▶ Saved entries
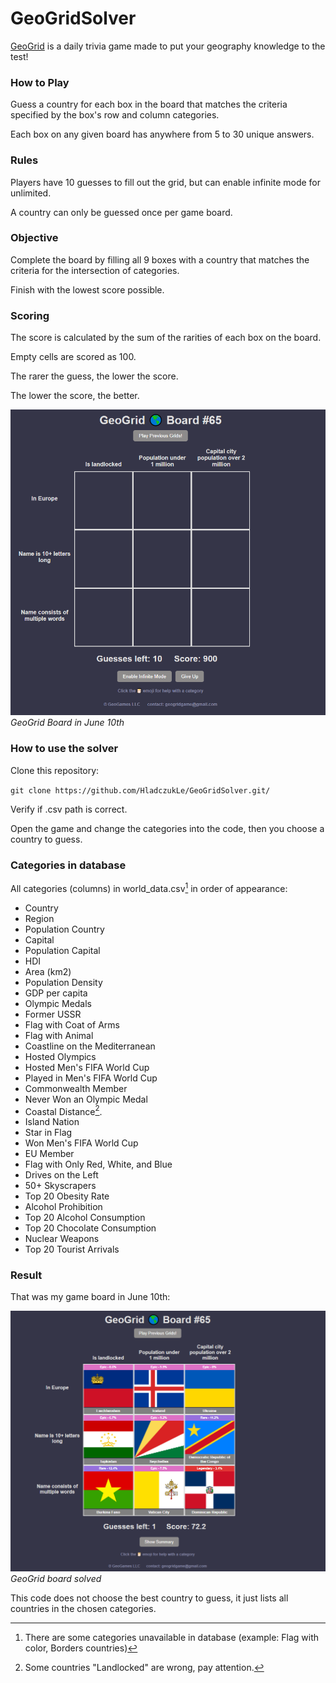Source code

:# GeoGridSolver
[GeoGrid](https://www.geogridgame.com/) is a daily trivia game made to put your geography knowledge to the test!

### How to Play
Guess a country for each box in the board that matches the criteria specified by the box's row and column categories.

Each box on any given board has anywhere from 5 to 30 unique answers.

### Rules
Players have 10 guesses to fill out the grid, but can enable infinite mode for unlimited.

A country can only be guessed once per game board.

### Objective
Complete the board by filling all 9 boxes with a country that matches the criteria for the intersection of categories.

Finish with the lowest score possible.

### Scoring
The score is calculated by the sum of the rarities of each box on the board.

Empty cells are scored as 100.

The rarer the guess, the lower the score.

The lower the score, the better.

![GeoGrid Board](GeoGridBoard.png)
*GeoGrid Board in June 10th*

### How to use the solver

Clone this repository:

``git clone https://github.com/HladczukLe/GeoGridSolver.git/``

Verify if .csv path is correct. 

Open the game and change the categories into the code, then you choose a country to guess.

### Categories in database
All categories (columns) in world_data.csv[^1] in order of appearance:

-  Country
-  Region
-  Population Country
-  Capital
-  Population Capital
-  HDI
-  Area (km2)
-  Population Density
-  GDP per capita
-  Olympic Medals
-  Former USSR     
-  Flag with Coat of Arms     
-  Flag with Animal            
-  Coastline on the Mediterranean
-  Hosted Olympics
-  Hosted Men's FIFA World Cup
-  Played in Men's FIFA World Cup
-  Commonwealth Member
-  Never Won an Olympic Medal
-  Coastal Distance[^2].
-  Island Nation
-  Star in Flag 
-  Won Men's FIFA World Cup
-  EU Member
-  Flag with Only Red, White, and Blue 
-  Drives on the Left
-  50+ Skyscrapers
-  Top 20 Obesity Rate
-  Alcohol Prohibition
-  Top 20 Alcohol Consumption
-  Top 20 Chocolate Consumption
-  Nuclear Weapons
-  Top 20 Tourist Arrivals

### Result
That was my game board in June 10th:

![GeoGrid Board Solved](GeoGridBoardSolved.png)
*GeoGrid board solved*

This code does not choose the best country to guess, it just lists all countries in the chosen categories.

[^1]: There are some categories unavailable in database (example: Flag with color, Borders countries)

[^2]: Some countries "Landlocked" are wrong, pay attention.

▶ DESCRIPTION OF THE TASK
Print every entry above again without changing a word, and omit the pictures.

▶ RESULT FOR THIS EXERCISE
Source code

:# GeoGridSolver
[GeoGrid](https://www.geogridgame.com/) is a daily trivia game made to put your geography knowledge to the test!

### How to Play
Guess a country for each box in the board that matches the criteria specified by the box's row and column categories.

Each box on any given board has anywhere from 5 to 30 unique answers.

### Rules
Players have 10 guesses to fill out the grid, but can enable infinite mode for unlimited.

A country can only be guessed once per game board.

### Objective
Complete the board by filling all 9 boxes with a country that matches the criteria for the intersection of categories.

Finish with the lowest score possible.

### Scoring
The score is calculated by the sum of the rarities of each box on the board.

Empty cells are scored as 100.

The rarer the guess, the lower the score.

The lower the score, the better.

![GeoGrid Board](GeoGridBoard.png)
*GeoGrid Board in June 10th*

### How to use the solver

Clone this repository:

``git clone https://github.com/HladczukLe/GeoGridSolver.git/``

Verify if .csv path is correct. 

Open the game and change the categories into the code, then you choose a country to guess.

### Categories in database
All categories (columns) in world_data.csv[^1] in order of appearance:

-  Country
-  Region
-  Population Country
-  Capital
-  Population Capital
-  HDI
-  Area (km2)
-  Population Density
-  GDP per capita
-  Olympic Medals
-  Former USSR     
-  Flag with Coat of Arms     
-  Flag with Animal            
-  Coastline on the Mediterranean
-  Hosted Olympics
-  Hosted Men's FIFA World Cup
-  Played in Men's FIFA World Cup
-  Commonwealth Member
-  Never Won an Olympic Medal
-  Coastal Distance[^2].
-  Island Nation
-  Star in Flag 
-  Won Men's FIFA World Cup
-  EU Member
-  Flag with Only Red, White, and Blue 
-  Drives on the Left
-  50+ Skyscrapers
-  Top 20 Obesity Rate
-  Alcohol Prohibition
-  Top 20 Alcohol Consumption
-  Top 20 Chocolate Consumption
-  Nuclear Weapons
-  Top 20 Tourist Arrivals

### Result
That was my game board in June 10th:

![GeoGrid Board Solved](GeoGridBoardSolved.png)
*GeoGrid board solved*

This code does not choose the best country to guess, it just lists all countries in the chosen categories.

[^1]: There are some categories unavailable in database (example: Flag with color, Borders countries)

[^2]: Some countries "Landlocked" are wrong, pay attention.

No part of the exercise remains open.